身辺はできる限りシンプルに

暑い間休んでいた、母の部屋の片付けを再開。
母が使用していたスペースは家全体の一部に過ぎないが、それでも、居室兼寝室、広縁、納戸、内蔵と、そのすべてを片付けるには容易なことではない。
あまりにもたくさんの物が詰まりすぎている。
物を大事にする精神は十二分に理解しているものの、どうして、もっとシンプルにしておかなかったのだろうか?と思う。
要不要に分別していても、懐かしさから手が止まってしまうこともあるため、思うように作業がはかどらない。
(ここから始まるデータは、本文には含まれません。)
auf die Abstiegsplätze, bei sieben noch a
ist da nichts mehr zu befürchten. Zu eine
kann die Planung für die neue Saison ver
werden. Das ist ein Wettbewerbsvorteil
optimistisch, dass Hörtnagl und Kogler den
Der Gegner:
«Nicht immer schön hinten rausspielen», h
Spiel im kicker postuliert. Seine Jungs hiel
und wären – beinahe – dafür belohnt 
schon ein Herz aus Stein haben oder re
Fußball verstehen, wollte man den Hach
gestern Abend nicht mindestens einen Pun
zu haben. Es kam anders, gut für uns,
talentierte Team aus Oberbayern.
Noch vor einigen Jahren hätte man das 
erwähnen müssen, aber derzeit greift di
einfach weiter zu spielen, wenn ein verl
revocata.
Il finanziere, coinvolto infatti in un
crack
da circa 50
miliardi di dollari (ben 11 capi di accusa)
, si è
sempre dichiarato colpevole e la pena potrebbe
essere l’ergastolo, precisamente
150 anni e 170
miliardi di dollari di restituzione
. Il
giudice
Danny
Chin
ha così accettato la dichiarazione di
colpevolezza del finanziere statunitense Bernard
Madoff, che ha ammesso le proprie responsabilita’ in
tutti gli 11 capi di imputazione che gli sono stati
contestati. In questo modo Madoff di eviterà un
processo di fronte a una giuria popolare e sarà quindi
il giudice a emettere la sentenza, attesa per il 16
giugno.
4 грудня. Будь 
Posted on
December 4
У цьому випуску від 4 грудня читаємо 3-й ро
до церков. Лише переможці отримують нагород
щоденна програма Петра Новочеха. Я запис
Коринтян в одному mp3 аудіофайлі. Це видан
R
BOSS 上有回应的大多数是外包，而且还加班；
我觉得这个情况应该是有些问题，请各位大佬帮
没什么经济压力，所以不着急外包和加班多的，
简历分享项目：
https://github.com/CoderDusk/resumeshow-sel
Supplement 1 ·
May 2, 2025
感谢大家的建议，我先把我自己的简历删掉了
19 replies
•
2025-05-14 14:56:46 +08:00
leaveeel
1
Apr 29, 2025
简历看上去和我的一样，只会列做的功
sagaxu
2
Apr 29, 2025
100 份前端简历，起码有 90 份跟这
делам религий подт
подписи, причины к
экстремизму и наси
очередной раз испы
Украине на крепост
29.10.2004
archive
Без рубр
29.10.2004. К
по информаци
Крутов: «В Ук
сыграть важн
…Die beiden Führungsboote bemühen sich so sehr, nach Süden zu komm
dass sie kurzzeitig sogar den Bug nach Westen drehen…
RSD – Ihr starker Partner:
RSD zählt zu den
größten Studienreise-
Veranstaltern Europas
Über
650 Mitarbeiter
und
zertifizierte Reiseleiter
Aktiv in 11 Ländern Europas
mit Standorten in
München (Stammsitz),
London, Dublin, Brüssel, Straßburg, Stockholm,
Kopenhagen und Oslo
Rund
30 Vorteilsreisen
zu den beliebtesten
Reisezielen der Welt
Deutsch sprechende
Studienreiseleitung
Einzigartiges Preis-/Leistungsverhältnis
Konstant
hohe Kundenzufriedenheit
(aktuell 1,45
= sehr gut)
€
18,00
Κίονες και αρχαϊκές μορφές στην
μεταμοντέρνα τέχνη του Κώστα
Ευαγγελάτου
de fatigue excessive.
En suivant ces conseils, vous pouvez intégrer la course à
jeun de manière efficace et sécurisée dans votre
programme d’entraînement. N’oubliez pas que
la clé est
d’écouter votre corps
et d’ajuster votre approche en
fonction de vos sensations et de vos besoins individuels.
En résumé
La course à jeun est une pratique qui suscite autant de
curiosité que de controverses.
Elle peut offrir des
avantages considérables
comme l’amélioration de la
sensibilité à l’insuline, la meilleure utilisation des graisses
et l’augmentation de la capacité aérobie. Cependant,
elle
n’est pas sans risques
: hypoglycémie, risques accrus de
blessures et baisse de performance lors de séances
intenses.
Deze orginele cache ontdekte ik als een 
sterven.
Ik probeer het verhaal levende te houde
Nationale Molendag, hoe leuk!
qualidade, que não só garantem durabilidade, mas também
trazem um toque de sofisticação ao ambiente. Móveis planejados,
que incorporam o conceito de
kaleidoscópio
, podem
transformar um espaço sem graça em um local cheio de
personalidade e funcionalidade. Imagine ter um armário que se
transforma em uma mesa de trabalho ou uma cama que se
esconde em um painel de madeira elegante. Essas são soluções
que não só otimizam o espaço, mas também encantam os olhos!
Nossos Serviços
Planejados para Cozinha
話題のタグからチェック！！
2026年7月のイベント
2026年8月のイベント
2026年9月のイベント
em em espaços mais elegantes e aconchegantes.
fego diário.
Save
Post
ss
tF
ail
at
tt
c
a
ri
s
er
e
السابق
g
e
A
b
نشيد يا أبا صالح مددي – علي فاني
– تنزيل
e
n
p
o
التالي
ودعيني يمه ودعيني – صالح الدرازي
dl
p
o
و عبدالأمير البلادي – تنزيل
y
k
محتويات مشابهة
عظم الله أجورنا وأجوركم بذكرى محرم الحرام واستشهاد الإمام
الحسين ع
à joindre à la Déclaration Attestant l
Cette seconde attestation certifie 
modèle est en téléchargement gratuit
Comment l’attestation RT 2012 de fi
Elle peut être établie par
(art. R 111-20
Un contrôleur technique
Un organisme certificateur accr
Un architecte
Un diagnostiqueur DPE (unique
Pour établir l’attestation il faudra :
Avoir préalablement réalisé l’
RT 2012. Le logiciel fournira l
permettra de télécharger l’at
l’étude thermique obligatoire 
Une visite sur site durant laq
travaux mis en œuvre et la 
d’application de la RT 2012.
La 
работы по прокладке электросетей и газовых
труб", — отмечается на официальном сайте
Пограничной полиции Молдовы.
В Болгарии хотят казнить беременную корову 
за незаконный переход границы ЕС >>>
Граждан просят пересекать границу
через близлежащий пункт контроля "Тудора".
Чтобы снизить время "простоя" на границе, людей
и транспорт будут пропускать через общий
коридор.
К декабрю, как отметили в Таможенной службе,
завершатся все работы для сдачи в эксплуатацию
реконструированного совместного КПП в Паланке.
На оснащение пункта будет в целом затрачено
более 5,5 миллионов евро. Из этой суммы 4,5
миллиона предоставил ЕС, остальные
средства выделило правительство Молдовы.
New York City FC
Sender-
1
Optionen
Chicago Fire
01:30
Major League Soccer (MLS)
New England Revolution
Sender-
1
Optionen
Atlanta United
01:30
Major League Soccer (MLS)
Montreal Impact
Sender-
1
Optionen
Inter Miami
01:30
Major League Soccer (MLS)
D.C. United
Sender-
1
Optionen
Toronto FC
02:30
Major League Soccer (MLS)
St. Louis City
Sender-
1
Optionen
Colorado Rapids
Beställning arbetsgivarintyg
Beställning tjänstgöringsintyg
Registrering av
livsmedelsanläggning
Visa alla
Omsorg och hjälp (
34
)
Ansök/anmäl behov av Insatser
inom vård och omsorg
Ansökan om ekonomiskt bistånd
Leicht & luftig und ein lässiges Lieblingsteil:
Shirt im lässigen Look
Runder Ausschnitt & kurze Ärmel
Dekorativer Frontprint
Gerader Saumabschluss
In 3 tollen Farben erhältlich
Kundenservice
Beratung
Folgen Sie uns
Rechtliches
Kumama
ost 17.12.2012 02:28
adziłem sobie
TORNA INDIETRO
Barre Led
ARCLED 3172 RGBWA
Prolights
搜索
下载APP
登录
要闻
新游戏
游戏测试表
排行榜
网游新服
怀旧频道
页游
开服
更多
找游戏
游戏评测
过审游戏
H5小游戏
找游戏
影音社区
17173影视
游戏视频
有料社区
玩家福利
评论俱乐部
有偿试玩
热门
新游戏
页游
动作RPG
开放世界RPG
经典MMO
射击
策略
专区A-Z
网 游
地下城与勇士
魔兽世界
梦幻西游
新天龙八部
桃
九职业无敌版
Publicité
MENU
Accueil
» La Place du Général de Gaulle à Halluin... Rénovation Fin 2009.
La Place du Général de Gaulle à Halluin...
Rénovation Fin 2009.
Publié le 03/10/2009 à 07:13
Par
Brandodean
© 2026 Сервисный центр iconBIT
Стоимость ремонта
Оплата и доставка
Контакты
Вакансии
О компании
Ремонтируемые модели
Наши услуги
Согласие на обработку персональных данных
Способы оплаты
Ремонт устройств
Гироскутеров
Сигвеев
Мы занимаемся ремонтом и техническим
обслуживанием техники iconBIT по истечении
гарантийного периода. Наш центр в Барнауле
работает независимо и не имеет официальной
業者に任せて片っ端から処分できるのであれば簡単だが、そのような訳にもいかない。
徐々に物忘れは増していくものの、年齢の割に記憶力が確かで、自分の持ち物をしっかり覚えている。
子供の私たちが“要らないだろう”と思うものでも、“母にとっては大切なもの”であることも・・・。
だからこそ、本人が納得できる形で片付けていかなければならない。
自分のものでないだけに、要不要の判断をするのは難しい。
 
こうして片付けをしながら、自分のことを考えてみる。
自分の持ち物はかなり片付けているつもりだが、子供たちから見ると、おそらく残しておきたいと思うものはほとんど無いだろう・・・と思う。
いつ、いかなることがあってもよいように、身辺はできる限りシンプルにしておきたい。
それが、何十年もの間、いつも思ってきたこと・・・。